═════ Listing ═════
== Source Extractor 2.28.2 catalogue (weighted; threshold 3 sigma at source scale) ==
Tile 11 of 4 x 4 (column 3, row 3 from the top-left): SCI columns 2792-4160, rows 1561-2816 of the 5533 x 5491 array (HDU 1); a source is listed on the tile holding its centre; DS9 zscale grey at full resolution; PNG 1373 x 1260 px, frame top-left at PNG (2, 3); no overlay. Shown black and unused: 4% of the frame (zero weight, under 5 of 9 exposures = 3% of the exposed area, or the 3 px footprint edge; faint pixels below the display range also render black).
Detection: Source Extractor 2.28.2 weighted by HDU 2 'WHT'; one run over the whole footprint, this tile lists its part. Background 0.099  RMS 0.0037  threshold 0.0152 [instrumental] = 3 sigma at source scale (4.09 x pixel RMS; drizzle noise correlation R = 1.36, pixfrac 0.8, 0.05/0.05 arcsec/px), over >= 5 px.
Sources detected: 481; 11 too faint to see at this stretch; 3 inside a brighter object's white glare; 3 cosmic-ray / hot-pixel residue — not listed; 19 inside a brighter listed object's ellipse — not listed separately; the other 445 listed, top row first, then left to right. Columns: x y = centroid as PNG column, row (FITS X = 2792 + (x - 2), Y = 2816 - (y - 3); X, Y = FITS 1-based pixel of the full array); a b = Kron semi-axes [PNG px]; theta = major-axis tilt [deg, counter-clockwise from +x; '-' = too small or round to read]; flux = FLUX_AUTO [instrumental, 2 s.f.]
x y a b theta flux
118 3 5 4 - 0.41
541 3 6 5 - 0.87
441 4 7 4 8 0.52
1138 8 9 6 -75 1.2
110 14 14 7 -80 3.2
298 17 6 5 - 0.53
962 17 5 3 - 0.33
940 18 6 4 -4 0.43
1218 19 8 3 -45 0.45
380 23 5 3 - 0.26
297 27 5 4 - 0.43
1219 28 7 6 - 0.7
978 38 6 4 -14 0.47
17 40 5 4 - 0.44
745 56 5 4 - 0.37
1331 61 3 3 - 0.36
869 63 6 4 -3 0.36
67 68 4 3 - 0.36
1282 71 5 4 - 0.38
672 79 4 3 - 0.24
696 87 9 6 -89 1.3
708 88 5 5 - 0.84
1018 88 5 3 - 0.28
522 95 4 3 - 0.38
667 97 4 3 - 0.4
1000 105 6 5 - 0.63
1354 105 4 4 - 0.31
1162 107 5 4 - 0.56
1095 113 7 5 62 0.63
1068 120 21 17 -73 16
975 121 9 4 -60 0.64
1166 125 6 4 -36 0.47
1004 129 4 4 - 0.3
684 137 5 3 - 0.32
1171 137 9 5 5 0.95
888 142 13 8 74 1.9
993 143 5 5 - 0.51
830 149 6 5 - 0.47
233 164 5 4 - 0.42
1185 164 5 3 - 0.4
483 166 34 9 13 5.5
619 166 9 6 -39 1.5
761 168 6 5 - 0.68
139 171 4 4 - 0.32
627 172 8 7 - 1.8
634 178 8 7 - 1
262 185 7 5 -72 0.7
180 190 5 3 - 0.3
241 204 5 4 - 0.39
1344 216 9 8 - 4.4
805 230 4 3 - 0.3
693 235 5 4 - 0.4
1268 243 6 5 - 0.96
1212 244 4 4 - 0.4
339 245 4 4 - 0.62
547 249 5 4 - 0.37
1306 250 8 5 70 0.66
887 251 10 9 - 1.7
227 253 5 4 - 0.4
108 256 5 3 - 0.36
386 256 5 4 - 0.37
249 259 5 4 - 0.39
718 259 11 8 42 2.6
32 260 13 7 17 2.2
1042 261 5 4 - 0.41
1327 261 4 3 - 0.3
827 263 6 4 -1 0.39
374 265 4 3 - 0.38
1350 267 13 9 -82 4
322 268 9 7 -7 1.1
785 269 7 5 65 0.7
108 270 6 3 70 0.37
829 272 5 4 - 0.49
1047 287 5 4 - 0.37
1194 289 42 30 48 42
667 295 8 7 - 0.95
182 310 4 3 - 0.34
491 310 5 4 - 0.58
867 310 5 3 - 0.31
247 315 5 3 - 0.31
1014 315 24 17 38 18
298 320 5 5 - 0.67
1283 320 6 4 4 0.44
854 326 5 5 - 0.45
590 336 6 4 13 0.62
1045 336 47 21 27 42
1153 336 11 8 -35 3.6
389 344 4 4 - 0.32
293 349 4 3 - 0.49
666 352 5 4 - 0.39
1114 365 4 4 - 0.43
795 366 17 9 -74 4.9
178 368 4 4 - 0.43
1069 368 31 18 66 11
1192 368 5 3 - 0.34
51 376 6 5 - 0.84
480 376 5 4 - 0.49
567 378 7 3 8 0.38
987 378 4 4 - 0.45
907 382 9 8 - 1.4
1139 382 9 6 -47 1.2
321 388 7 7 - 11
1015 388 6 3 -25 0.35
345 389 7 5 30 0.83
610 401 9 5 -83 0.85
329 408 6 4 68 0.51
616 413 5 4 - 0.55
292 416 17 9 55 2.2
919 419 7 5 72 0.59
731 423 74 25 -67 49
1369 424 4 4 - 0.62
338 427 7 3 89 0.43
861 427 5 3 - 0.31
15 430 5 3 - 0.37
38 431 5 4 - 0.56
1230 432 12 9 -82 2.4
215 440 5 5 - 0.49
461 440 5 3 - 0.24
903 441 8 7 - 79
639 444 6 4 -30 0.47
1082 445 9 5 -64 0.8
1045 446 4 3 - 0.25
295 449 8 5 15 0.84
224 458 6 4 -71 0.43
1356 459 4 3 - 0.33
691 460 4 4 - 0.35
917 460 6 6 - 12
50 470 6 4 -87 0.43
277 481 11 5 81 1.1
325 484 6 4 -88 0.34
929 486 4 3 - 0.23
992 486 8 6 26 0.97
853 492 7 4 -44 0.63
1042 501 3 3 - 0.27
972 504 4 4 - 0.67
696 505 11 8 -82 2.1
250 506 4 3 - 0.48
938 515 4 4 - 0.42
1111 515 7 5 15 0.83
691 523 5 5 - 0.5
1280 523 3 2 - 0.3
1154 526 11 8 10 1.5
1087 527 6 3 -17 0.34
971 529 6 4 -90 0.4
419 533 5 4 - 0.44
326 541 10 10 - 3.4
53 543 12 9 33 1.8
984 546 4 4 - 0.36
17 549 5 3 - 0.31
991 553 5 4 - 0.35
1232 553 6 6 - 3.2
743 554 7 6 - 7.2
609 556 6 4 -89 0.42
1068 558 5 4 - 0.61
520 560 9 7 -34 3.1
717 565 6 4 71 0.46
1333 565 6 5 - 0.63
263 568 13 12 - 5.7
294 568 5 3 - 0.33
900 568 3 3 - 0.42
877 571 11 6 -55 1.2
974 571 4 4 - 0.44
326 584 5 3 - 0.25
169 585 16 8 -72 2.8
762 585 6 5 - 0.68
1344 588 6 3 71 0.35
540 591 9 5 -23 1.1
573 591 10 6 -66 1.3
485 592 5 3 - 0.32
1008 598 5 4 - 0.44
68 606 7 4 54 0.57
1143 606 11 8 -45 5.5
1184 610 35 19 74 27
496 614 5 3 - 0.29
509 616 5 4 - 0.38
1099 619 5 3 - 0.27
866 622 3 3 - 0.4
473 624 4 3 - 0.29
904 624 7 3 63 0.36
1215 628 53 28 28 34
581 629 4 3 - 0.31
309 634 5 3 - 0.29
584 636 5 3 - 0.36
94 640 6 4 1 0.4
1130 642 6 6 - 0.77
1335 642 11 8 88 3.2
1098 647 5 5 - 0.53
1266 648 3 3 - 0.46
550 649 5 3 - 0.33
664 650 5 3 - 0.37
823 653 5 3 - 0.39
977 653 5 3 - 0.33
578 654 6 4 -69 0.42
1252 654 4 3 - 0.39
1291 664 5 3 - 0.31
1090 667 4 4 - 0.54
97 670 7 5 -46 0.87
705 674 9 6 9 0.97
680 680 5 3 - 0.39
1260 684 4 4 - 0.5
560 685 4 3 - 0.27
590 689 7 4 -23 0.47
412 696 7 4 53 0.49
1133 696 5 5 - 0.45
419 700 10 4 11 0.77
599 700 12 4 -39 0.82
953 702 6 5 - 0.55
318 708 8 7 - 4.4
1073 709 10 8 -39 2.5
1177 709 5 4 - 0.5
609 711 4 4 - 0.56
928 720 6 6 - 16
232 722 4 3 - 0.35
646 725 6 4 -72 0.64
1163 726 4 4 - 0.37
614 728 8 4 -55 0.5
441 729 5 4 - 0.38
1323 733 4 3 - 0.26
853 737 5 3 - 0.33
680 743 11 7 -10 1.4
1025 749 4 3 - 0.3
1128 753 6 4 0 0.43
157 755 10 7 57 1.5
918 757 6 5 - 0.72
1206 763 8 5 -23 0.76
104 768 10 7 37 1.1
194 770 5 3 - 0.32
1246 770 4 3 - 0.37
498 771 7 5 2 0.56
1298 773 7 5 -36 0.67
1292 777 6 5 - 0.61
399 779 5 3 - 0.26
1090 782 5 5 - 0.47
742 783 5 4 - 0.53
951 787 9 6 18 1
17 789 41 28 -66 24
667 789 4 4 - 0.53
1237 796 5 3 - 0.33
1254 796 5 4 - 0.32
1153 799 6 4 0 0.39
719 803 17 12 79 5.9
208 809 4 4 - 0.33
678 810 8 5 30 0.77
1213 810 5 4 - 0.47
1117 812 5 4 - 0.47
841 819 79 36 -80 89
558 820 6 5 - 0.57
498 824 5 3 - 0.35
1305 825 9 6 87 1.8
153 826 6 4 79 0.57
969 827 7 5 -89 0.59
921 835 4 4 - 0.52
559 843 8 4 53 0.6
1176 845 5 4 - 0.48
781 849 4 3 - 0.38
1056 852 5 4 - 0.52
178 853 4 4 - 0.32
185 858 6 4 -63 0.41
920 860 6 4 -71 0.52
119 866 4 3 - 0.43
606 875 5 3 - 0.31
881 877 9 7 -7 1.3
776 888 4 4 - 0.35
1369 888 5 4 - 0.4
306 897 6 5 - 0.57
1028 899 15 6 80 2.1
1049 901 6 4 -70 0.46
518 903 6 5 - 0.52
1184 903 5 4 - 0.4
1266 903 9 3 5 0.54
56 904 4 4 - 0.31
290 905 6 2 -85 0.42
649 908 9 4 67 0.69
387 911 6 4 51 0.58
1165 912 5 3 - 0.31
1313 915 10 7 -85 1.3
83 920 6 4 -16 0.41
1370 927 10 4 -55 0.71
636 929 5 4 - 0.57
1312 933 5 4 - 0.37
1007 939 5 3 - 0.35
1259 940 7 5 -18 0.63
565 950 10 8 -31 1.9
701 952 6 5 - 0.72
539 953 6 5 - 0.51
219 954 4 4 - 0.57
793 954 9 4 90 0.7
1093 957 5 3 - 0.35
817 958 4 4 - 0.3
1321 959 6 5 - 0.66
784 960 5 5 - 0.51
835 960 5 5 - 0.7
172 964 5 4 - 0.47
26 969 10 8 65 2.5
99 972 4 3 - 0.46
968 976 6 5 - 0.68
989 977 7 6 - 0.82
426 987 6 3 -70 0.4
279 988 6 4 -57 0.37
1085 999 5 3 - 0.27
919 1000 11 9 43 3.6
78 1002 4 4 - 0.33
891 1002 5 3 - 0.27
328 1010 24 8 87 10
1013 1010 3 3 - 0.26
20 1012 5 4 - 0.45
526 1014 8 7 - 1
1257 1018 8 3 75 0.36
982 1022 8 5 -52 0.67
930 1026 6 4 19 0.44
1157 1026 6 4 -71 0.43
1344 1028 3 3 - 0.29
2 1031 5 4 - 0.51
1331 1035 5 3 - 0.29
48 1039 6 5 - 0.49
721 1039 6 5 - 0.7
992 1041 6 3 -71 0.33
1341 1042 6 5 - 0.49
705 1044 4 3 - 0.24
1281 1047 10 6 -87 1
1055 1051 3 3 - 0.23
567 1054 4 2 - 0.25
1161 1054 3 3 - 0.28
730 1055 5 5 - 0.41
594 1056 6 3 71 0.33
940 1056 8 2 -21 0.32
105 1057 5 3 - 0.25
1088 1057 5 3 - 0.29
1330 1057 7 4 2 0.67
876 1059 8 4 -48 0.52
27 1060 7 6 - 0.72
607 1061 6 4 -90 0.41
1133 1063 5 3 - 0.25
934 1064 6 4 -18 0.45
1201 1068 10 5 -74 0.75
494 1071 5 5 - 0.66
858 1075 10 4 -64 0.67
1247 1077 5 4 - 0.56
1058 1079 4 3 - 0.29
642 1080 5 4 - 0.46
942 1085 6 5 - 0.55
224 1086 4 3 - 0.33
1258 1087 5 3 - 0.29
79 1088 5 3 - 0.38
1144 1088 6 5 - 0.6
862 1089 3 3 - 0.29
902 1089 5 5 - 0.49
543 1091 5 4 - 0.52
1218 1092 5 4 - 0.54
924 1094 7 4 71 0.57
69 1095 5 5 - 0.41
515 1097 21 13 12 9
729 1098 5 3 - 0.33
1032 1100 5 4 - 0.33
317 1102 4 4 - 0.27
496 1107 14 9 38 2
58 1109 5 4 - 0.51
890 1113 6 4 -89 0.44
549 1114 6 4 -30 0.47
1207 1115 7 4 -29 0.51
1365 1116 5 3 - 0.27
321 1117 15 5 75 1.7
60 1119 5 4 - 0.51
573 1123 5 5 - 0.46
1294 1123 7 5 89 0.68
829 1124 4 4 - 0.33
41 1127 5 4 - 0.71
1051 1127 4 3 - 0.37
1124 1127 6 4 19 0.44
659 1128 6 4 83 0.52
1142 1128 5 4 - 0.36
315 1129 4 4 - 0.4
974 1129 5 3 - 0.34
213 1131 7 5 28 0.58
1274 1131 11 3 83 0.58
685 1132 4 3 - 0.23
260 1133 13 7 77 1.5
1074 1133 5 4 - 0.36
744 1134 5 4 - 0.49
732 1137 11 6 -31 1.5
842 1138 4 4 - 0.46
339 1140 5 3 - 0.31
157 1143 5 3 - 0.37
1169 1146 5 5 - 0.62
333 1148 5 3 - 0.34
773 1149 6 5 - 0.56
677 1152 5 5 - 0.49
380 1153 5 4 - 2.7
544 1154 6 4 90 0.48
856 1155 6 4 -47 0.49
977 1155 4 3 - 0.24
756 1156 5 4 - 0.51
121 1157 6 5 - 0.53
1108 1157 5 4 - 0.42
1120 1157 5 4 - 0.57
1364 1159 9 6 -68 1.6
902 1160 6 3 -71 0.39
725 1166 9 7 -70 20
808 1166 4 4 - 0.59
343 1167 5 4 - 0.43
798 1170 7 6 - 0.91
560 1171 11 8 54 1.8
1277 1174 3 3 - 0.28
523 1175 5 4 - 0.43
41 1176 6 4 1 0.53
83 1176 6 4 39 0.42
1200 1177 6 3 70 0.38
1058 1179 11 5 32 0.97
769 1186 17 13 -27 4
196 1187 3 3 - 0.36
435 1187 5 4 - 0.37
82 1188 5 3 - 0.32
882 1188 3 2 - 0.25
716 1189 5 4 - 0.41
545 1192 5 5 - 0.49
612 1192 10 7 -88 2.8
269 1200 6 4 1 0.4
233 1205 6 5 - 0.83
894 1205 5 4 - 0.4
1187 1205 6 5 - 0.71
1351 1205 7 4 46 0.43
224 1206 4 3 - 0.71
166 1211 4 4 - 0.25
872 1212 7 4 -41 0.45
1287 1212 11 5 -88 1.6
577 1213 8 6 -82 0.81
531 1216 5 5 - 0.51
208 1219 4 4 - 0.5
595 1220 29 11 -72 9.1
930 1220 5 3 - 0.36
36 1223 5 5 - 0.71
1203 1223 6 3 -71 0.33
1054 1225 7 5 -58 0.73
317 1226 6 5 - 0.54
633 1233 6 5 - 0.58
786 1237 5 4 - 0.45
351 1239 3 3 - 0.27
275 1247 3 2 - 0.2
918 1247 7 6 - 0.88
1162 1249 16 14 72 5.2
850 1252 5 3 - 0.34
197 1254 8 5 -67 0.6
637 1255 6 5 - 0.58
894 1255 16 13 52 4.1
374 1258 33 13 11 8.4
═════
Instructions for the task ->
Reproduce the data verbatim, starting with its first line and going on through the line containing "262 185 7 5 -72 0.7", with that line included.

Solution below ->
== Source Extractor 2.28.2 catalogue (weighted; threshold 3 sigma at source scale) ==
Tile 11 of 4 x 4 (column 3, row 3 from the top-left): SCI columns 2792-4160, rows 1561-2816 of the 5533 x 5491 array (HDU 1); a source is listed on the tile holding its centre; DS9 zscale grey at full resolution; PNG 1373 x 1260 px, frame top-left at PNG (2, 3); no overlay. Shown black and unused: 4% of the frame (zero weight, under 5 of 9 exposures = 3% of the exposed area, or the 3 px footprint edge; faint pixels below the display range also render black).
Detection: Source Extractor 2.28.2 weighted by HDU 2 'WHT'; one run over the whole footprint, this tile lists its part. Background 0.099  RMS 0.0037  threshold 0.0152 [instrumental] = 3 sigma at source scale (4.09 x pixel RMS; drizzle noise correlation R = 1.36, pixfrac 0.8, 0.05/0.05 arcsec/px), over >= 5 px.
Sources detected: 481; 11 too faint to see at this stretch; 3 inside a brighter object's white glare; 3 cosmic-ray / hot-pixel residue — not listed; 19 inside a brighter listed object's ellipse — not listed separately; the other 445 listed, top row first, then left to right. Columns: x y = centroid as PNG column, row (FITS X = 2792 + (x - 2), Y = 2816 - (y - 3); X, Y = FITS 1-based pixel of the full array); a b = Kron semi-axes [PNG px]; theta = major-axis tilt [deg, counter-clockwise from +x; '-' = too small or round to read]; flux = FLUX_AUTO [instrumental, 2 s.f.]
x y a b theta flux
118 3 5 4 - 0.41
541 3 6 5 - 0.87
441 4 7 4 8 0.52
1138 8 9 6 -75 1.2
110 14 14 7 -80 3.2
298 17 6 5 - 0.53
962 17 5 3 - 0.33
940 18 6 4 -4 0.43
1218 19 8 3 -45 0.45
380 23 5 3 - 0.26
297 27 5 4 - 0.43
1219 28 7 6 - 0.7
978 38 6 4 -14 0.47
17 40 5 4 - 0.44
745 56 5 4 - 0.37
1331 61 3 3 - 0.36
869 63 6 4 -3 0.36
67 68 4 3 - 0.36
1282 71 5 4 - 0.38
672 79 4 3 - 0.24
696 87 9 6 -89 1.3
708 88 5 5 - 0.84
1018 88 5 3 - 0.28
522 95 4 3 - 0.38
667 97 4 3 - 0.4
1000 105 6 5 - 0.63
1354 105 4 4 - 0.31
1162 107 5 4 - 0.56
1095 113 7 5 62 0.63
1068 120 21 17 -73 16
975 121 9 4 -60 0.64
1166 125 6 4 -36 0.47
1004 129 4 4 - 0.3
684 137 5 3 - 0.32
1171 137 9 5 5 0.95
888 142 13 8 74 1.9
993 143 5 5 - 0.51
830 149 6 5 - 0.47
233 164 5 4 - 0.42
1185 164 5 3 - 0.4
483 166 34 9 13 5.5
619 166 9 6 -39 1.5
761 168 6 5 - 0.68
139 171 4 4 - 0.32
627 172 8 7 - 1.8
634 178 8 7 - 1
262 185 7 5 -72 0.7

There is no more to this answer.